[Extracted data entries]
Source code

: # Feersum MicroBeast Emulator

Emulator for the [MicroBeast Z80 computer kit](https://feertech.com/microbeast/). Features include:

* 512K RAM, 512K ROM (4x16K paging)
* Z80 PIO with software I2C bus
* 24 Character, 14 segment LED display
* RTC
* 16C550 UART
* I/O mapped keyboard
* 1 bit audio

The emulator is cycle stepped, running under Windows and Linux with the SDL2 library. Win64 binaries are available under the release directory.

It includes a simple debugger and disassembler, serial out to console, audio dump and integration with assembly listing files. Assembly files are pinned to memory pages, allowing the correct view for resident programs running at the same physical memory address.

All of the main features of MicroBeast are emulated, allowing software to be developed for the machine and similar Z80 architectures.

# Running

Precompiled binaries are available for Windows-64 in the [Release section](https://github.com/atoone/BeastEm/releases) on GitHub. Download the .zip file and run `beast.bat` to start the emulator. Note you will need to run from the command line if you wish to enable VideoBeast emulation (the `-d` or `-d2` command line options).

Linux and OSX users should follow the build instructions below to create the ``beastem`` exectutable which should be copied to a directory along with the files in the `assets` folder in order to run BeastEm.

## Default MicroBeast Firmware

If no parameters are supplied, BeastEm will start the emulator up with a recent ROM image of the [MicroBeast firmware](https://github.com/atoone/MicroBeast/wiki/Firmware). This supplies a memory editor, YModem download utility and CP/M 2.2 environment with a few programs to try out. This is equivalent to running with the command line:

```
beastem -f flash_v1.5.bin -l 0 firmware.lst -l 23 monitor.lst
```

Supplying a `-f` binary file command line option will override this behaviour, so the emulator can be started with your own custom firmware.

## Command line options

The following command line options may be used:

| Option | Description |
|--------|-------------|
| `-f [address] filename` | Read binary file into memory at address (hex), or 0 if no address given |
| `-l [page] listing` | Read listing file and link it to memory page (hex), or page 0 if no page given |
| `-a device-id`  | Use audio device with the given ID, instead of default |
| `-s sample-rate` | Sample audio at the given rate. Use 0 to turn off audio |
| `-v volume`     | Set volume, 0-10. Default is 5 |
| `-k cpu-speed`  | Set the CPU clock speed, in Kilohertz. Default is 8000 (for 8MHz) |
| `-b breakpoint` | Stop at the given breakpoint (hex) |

[WHAT YOU HAVE TO DO] Extract all lines of the records above that include "will".

[OUTPUT FOR THIS TASK]
Precompiled binaries are available for Windows-64 in the [Release section](https://github.com/atoone/BeastEm/releases) on GitHub. Download the .zip file and run `beast.bat` to start the emulator. Note you will need to run from the command line if you wish to enable VideoBeast emulation (the `-d` or `-d2` command line options).
If no parameters are supplied, BeastEm will start the emulator up with a recent ROM image of the [MicroBeast firmware](https://github.com/atoone/MicroBeast/wiki/Firmware). This supplies a memory editor, YModem download utility and CP/M 2.2 environment with a few programs to try out. This is equivalent to running with the command line:
Supplying a `-f` binary file command line option will override this behaviour, so the emulator can be started with your own custom firmware.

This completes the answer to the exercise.